● **TESTO FORNITO**:
# # #

Legherei le mie passioni ad un granello di sabbia – come diceva Fidenco…ahiahiahi. Qualcosa che ricordi il mare, che lancia e riprende le sue onde, libere e schiave, ma sempre rampanti, minacciose, veloci, mute e urlanti. Le legherei alle mie paure, così da farmi trainare, quando pietrificata non potrei muovere un passo in più. Lancerei dalla finestra tutti i vestiti, tranne una maglietta e un paio di pantaloni. Laverei via il superfluo che mi offende, che mina la mia voglia di essere sinceramente felice.
E mi sentirei bene, senza troppe pretese, con un mezzo sorriso, beffarda e poco meravigliata dell’anormalità che questo mondo offre. Mi calzerebbe a pennello, come starebbe bene a tutti: un bel punto di domanda, seguito da due occhi che si spalancano in un sorriso, che nasconde una manciata di paure e una manciata di coriandoli. Che ti dice, con le mani dietro la schiena “Sinistra o destra” e tu capisci subito che non sta parlando di politica, ma che devi scegliere se spaventarti di paure se aprirà una mano, o spaventarti per aver avuto paura di scegliere, se aprirà la mano che pesa di meno, quella coi pezzetti di carta colorati, quelli che ti si infilano dappertutto e che rimangono settimane a terra dopo il carnevale.
“E” non sarebbe semplicemente una congiunzione, ma il preludio ad un mistero.

C.O.P.P.I.A.

# # #

● **ISTRUZIONI**:
• a. Rispondi a queste domande sul brano del granello di sabbia:
(i) Quali capi di vestiario verrebbero risparmiati dal lancio dalla finestra?
(ii) Per quanto tempo rimangono a terra i pezzetti di carta colorati dopo il carnevale?
(iii) Che cosa sarebbe la "E", oltre a una semplice congiunzione?
• b. Come potrebbe proseguire il brano sul granello di sabbia? Scrivine il seguito, riprendendo subito dopo l'ultima riga.
I dati riportati più avanti non sono necessari.

● **MATERIALE FORNITO**:
# # #

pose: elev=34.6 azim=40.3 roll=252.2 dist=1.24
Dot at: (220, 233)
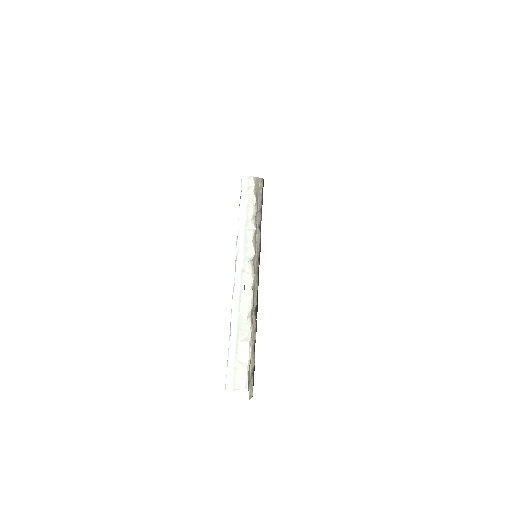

# # #

● **RISULTATI PER CONSEGNA**:
• a.
(i) Una maglietta e un paio di pantaloni.
(ii) Settimane.
(iii) Il preludio a un mistero.

• b.
Capirei che di migliorare non si finisce mai ed allora potrei anche smettere di affannarmi e lasciar fare alla mia vita, che scorre con me ed anche un po’ senza di me. Lascerei acquietare il mio io di respiro sussurrato in russare amplificato, di schiocco di bacio in solletico di labbra, di sguardo profondo in sguardo assonnato. Due occhi per guardarti in tutti i modi in cui non mi accorgo nemmeno di viverti, un naso da mettere sotto la tua ascella e ricordare un luogo e avere nostalgia di un tempo e non di una persona, una bocca per parlare, confessarmi, redarguirti, consigliarti, sfotterti e, per ultimo, amarti. Due orecchie per ascoltarti: una per tutte le news che hai da raccontare, l’altra per tutte le cose che non ti accorgi di ripetere, caro il mio Tatone.
Un taglio di capelli corto e asimmetrico che conservi sempre un ciuffo un po’ lunghino, così tu riuscirai a prendermi, a tirarmi i capelli e saremo contenti in due. Un sabato sera alternativo: chissene. E pure delle lenti a contatto. Magari il mascara e un paio di tacchi per sogni erotici realizzati poi a piedi nudi.
Obbedirei alle me che si fidano ciecamente di te, obbedirei anche al tuo amico invisibile Michele, che, ormai, si può dire sia diventato un po’ anche amico mio.
“O” non sarebbe mai più una disgiunzione, ma il preludio ad una serie di alternative che il nostro stare insieme ci offre ogni giorno.
Ottimizzerei tutti i tempi che non ho mai posseduto, per regalarci un non tempo condizionale solo per la nostra serenità.
Parlerei della mia fortuna, che non sei tu, ma il mio essermi abbandonata a ciò che non si decide e non si ragiona continuando a non prendermi mai sul serio ed iniziando ad emozionarmi pur continuando ad esserne terrorizzata. Parlerei di noi, che siamo la coppia più bella del mondo e mi dispiace per gli altri, ma quest’ultima cosa non gliela direi se no mi attirerei addosso un po’ di astio e Dio non voglia che io sia circondata di odio quando ho  tanto amore dentro!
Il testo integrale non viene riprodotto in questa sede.